The result is Project SAFE@HOME, Cherish Health’s pivot to adapt its platform from remote, ambient care for the elderly to an “ecosystem of products and services” to help health systems and the community contain the COVID-19 crisis and keep the entire population safe at home.

“We are working hard with our partners to take some of the pressure off of their health systems with in-home monitoring tools and services,” said Cherish CEO Nagal, noting: “Project Safe@Home was designed to help to manage the COVID-19 crisis based on CDC-recommended care pathways.”

A core component of the initiative is the application of Cherish’s “Serenity” patches -- disposable biosensor patches capable of monitoring people’s health remotely at home -- coupled with a “national-scale command center, medical tele-health consultation, as well as on-demand and locally-sourced nursing, para medicine and EMS support to allow infected individuals “to remain safe where they live, receive virtual and in-person care as their condition progresses.”

The pivot is a great example of a wave of startup entrepreneurs rushing to support and complement the nation’s healthcare system via technology and business model innovation.

It’s also a new career path for Elfenbein, who left the agency world because she was itching to grow beyond simply creating communications strategies and messages to support health and wellness products and services, and to actually make them.

Although she did create a number of products while serving as CCO of The Bloc, she joined Comcast -- and ultimately Cherish Health -- because of the resources to really scale the launch of them.

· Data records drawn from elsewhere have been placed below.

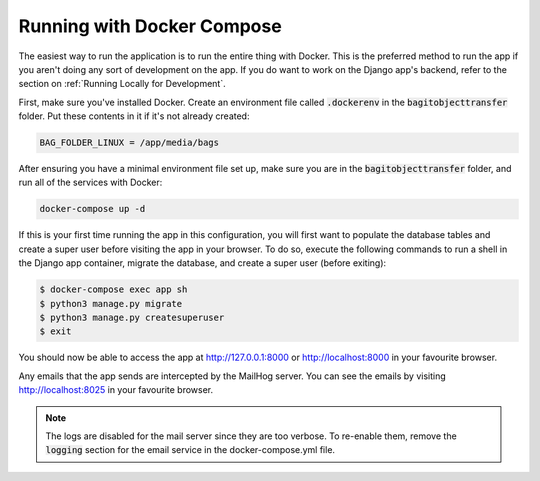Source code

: Running with Docker Compose
===========================

The easiest way to run the application is to run the entire thing with Docker. This is the preferred
method to run the app if you aren't doing any sort of development on the app. If you do want to work
on the Django app's backend, refer to the section on :ref:`Running Locally for Development`.

First, make sure you've installed Docker. Create an environment file called :code:`.dockerenv` in
the :code:`bagitobjecttransfer` folder. Put these contents in it if it's not already created:

.. code::

    BAG_FOLDER_LINUX = /app/media/bags


After ensuring you have a minimal environment file set up, make sure you are in the
:code:`bagitobjecttransfer` folder, and run all of the services with Docker:

.. code:: console

    docker-compose up -d


If this is your first time running the app in this configuration, you will first want to populate
the database tables and create a super user before visiting the app in your browser. To do so,
execute the following commands to run a shell in the Django app container, migrate the database,
and create a super user (before exiting):

.. code-block::

    $ docker-compose exec app sh
    $ python3 manage.py migrate
    $ python3 manage.py createsuperuser
    $ exit


You should now be able to access the app at http://127.0.0.1:8000 or http://localhost:8000 in your
favourite browser.

Any emails that the app sends are intercepted by the MailHog server. You can see the emails by
visiting http://localhost:8025 in your favourite browser.

.. note::

    The logs are disabled for the mail server since they are too verbose. To re-enable them, remove
    the :code:`logging` section for the email service in the docker-compose.yml file.
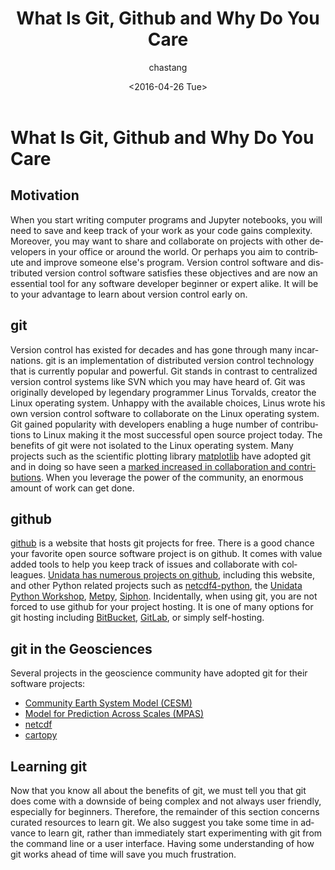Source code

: #+OPTIONS: ':nil *:t -:t ::t <:t H:3 \n:nil ^:t arch:headline author:t c:nil
#+OPTIONS: creator:nil d:(not "LOGBOOK") date:t e:t email:nil f:t inline:t
#+OPTIONS: num:nil p:nil pri:nil prop:nil stat:t tags:t tasks:t tex:t timestamp:t
#+OPTIONS: title:t toc:nil todo:t |:t
#+TITLE: What Is Git, Github and Why Do You Care
#+DATE: <2016-04-26 Tue>
#+AUTHOR: chastang
#+EMAIL: chastang@ucar.edu
#+LANGUAGE: en
#+SELECT_TAGS: export
#+EXCLUDE_TAGS: noexport
#+CREATOR: Emacs 24.5.1 (Org mode 8.3.4)


* Org Export Set up (Internal Only)                                :noexport:

#+BEGIN_SRC emacs-lisp :results silent :exports none 
  (setq org-confirm-babel-evaluate nil)
  (setq org-export-babel-evaluate nil)
#+END_SRC

* What Is Git, Github and Why Do You Care

** Motivation

When you start writing computer programs and Jupyter notebooks, you will need to save and keep track of your work as your code gains complexity. Moreover, you may want to share and collaborate on projects with other developers in your office or around the world. Or perhaps you aim to contribute and improve someone else's program. Version control software and distributed version control software satisfies these objectives and are now an essential tool for any software developer beginner or expert alike. It will be to your advantage to learn about version control early on.

** git

Version control has existed for decades and has gone through many incarnations. git is an implementation of distributed  version control technology that is currently popular and powerful. Git stands in contrast to centralized version control systems like SVN which you may have heard of. Git was originally developed by legendary programmer Linus Torvalds, creator the Linux operating system. Unhappy with the available choices, Linus wrote his own version control software to collaborate on the Linux operating system. Git gained popularity with developers enabling a huge number of contributions to Linux making it the most successful open source project today. The benefits of git were not isolated to the Linux operating system. Many projects such as the scientific plotting library [[http://matplotlib.org/][matplotlib]] have adopted git and in doing so have seen a [[https://jakevdp.github.io/blog/2012/09/20/why-python-is-the-last/][marked increased in collaboration and contributions]]. When you leverage the power of the community, an enormous amount of work can get done.

** github

[[https://github.com/][github]] is a website that hosts git projects for free. There is a good chance your favorite open source software project is on github. It comes with value added tools to help you keep track of issues and collaborate with colleagues. [[https://github.com/Unidata/netcdf-c][Unidata has numerous projects on github]], including this website, and other Python related projects such as [[https://github.com/Unidata/netcdf4-python][netcdf4-python]], the [[https://github.com/Unidata/unidata-python-workshop][Unidata Python Workshop]], [[https://github.com/metpy/MetPy][Metpy]], [[https://github.com/Unidata/siphon][Siphon]]. Incidentally, when using git, you are not forced to use github for your project hosting. It is one of many options for git hosting including [[https://bitbucket.org/][BitBucket]], [[https://gitlab.com][GitLab]], or simply self-hosting.

** git in the Geosciences

Several projects in the geoscience community have adopted git for their software projects:

- [[https://github.com/CESM-Development][Community Earth System Model (CESM)]]
- [[https://github.com/MPAS-Dev][Model for Prediction Across Scales (MPAS)]]
- [[https://github.com/Unidata/netcdf-c][netcdf]]
- [[https://github.com/SciTools/cartopy][cartopy]]

** Learning git

Now that you know all about the benefits of git, we must tell you that git does come with a downside of being complex and not always user friendly, especially for beginners. Therefore, the remainder of this section concerns curated resources to learn git. We also suggest you take some time in advance to learn git, rather than immediately start experimenting with git from the command line or a user interface. Having some understanding of how git works ahead of time will save you much frustration.
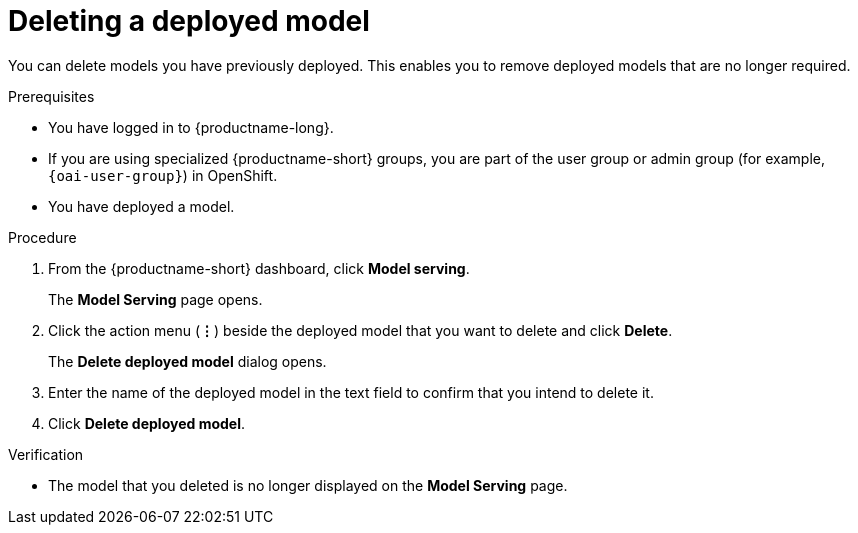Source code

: :_module-type: PROCEDURE

[id="deleting-a-deployed-model_{context}"]
= Deleting a deployed model

[role='_abstract']
You can delete models you have previously deployed. This enables you to remove deployed models that are no longer required.

.Prerequisites
* You have logged in to {productname-long}.
ifndef::upstream[]
* If you are using specialized {productname-short} groups, you are part of the user group or admin group (for example, `{oai-user-group}`) in OpenShift.
endif::[]
ifdef::upstream[]
* If you are using specialized {productname-short} groups, you are part of the user group or admin group (for example, {odh-user-group}) in OpenShift.
endif::[]
* You have deployed a model.

.Procedure
. From the {productname-short} dashboard, click *Model serving*.
+
The *Model Serving* page opens.
. Click the action menu (*&#8942;*) beside the deployed model that you want to delete and click *Delete*.
+
The *Delete deployed model* dialog opens.
. Enter the name of the deployed model in the text field to confirm that you intend to delete it.
. Click *Delete deployed model*.

.Verification
* The model that you deleted is no longer displayed on the *Model Serving* page.

//[role='_additional-resources']
//.Additional resources
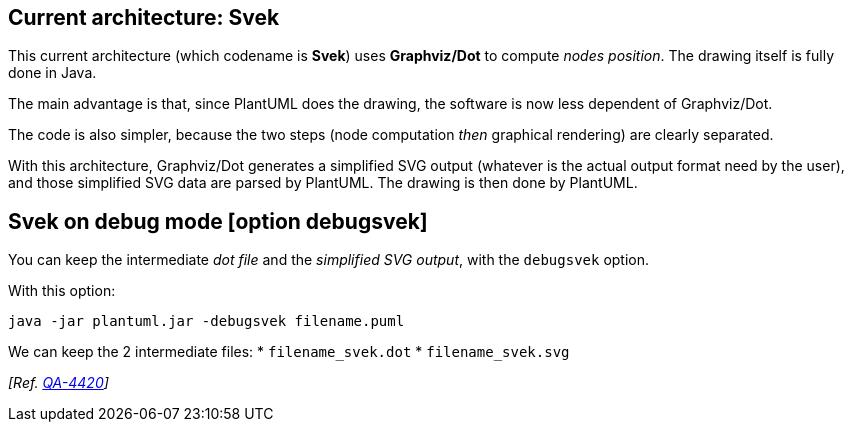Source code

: == Current architecture: Svek

This current architecture (which codename is **Svek**) uses **Graphviz/Dot** to compute __nodes position__. The drawing itself is fully done in Java.

The main advantage is that, since PlantUML does the drawing, the software is now less dependent of Graphviz/Dot.

The code is also simpler, because the two steps (node computation __then__ graphical rendering) are clearly separated.

With this architecture, Graphviz/Dot generates a simplified SVG output
(whatever is the actual output format need by the user), and those simplified SVG data are parsed by PlantUML.
The drawing is then done by PlantUML.


== Svek on debug mode [option debugsvek]

You can keep the intermediate __dot file__ and the __simplified SVG output__, with the `+debugsvek+` option.

With this option:
----
java -jar plantuml.jar -debugsvek filename.puml
----

We can keep the 2 intermediate files:
* `+filename_svek.dot+`
* `+filename_svek.svg+`

__[Ref. https://forum.plantuml.net/4420/[QA-4420]]__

As important as development of products is, Elfenbein is also hyper-focused on their branding and messaging, so not surprisingly, the launch includes a public service-like series of films created by Australian cinematographer Matt Butler utilizing an innovative montage of time-lapse and filters to show people moving through urban landscapes such as New York City.

“It very naturally [tells] the story of COVID-19,” Elfenbein said, adding: “When I saw his film, I imagined how we could build a visceral call to action as it’s kind of like a live human petri dish that spreads the virus. Or as another person referred to it as, ‘a human epidemiology study’.”